Proposition 39.4 (Distribution of the Minimum (Discrete)) Let \(X_1, \dots, X_n\) be i.i.d. integer-valued random variables with CDF \(F_{X_1}(x)\). Then, the distribution of \(L = \min(X_1, \dots, X_n)\) is given by the PMF \[ f_L(k) = (1 - F_{X_1}(k - 1))^n - (1 - F_{X_1}(k))^n. \] for integer values of \(k\).

Proof

The CDF of \(L\) is \[ F_L(k) = P(L \leq k) = 1 - P(L > k) = 1 - \left( P(X_1 > k) \right)^n = 1 - \left( 1 - F_{X_1}(k) \right)^n. \] Thus, the PMF of \(L\) is \[ f_L(k) = F_L(k) - F_L(k-1) = \left( 1 - F_{X_1}(k-1) \right)^n - \left( 1 - F_{X_1}(k) \right)^n. \]

39.3 Exercises

Exercise 39.1 (Unbiased estimator of the upper bound of the uniform distribution) Suggest a simple correction to \(\hat\theta_{\textrm{MLE}}\) in Example 39.1 to make it unbiased and compare its MSE to \(\hat\theta_{\textrm{MLE}}\).

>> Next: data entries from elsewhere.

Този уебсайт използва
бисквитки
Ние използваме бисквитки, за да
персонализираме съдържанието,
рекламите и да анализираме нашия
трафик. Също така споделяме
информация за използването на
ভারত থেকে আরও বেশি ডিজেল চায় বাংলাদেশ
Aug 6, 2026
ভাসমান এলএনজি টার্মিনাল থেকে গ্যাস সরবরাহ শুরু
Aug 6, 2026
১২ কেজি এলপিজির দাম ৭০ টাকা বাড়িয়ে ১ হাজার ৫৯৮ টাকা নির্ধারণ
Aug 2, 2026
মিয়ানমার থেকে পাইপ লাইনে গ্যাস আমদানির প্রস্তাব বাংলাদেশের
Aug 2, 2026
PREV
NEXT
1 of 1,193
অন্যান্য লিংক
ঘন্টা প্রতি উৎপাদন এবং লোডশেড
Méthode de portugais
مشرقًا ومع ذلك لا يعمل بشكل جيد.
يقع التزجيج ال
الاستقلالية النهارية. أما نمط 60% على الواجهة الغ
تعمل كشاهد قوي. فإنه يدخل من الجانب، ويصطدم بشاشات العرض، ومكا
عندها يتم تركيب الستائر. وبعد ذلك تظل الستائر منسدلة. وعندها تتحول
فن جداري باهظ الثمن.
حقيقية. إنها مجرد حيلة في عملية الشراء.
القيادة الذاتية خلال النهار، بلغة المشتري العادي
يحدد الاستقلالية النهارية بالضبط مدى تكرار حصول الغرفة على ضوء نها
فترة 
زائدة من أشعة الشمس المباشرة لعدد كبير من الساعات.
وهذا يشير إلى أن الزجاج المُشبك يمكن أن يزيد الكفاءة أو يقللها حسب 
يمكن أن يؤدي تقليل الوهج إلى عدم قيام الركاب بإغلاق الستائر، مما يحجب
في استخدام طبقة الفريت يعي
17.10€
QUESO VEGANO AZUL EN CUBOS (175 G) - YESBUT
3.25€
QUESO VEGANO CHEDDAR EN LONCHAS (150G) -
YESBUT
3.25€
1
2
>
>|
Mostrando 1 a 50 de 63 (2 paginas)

Exercise 39.2 (Sampling distribution of the Exponential location MLE) In Exercise 30.6, you determined the MLE \(\hat\theta_{\text{MLE}}\) of the location parameter \(\theta\) of an exponential distribution from i.i.d. observations \(X_1, \dots, X_n\).

  1. Describe the sampling distribution of \(\hat\theta_{\text{MLE}}\). (Hint: Use the result in Example 39.4.)
  2. Calculate the bias of \(\hat\theta_{\text{MLE}}\) for estimating \(\theta\).
  3. Suggest a simple correction to \(\hat\theta_{\textrm{MLE}}\) in Example 39.4 to make it an unbiased estimator of \(\theta\).
  4. Compare the MSEs of the two estimators (\(\hat\theta_{\textrm{MLE}}\) and the bias-corrected estimator).

Exercise 39.3 (Maximum of i.i.d. exponentials) In Example 39.4, we stated that the minimum of i.i.d. exponential random variables also follows an exponential distribution. What about the maximum of i.i.d. exponential random variables? Calculate the PDF and determine if it is a named distribution?

Exercise 39.4 (Midrange is unbiased) Let \(X_1, \dots, X_n\) be i.i.d. \(\textrm{Uniform}(a= \theta - 1, b= \theta + 1)\). Determine the distributions of \(L \overset{\text{def}}{=}\min(X_1, \dots, X_n)\) and \(M \overset{\text{def}}{=}\max(X_1, \dots, X_n)\), and use these to show that \(\frac{L + M}{2}\) is unbiased for \(\theta\).

Exercise 39.5 (Minimum of i.i.d. geometrics) Let \(X_1, \dots, X_n\) be i.i.d. \(\text{Geometric}(p)\). What is the distribution of \(\min(X_1, \dots, X_n)\)? Is it a named distribution?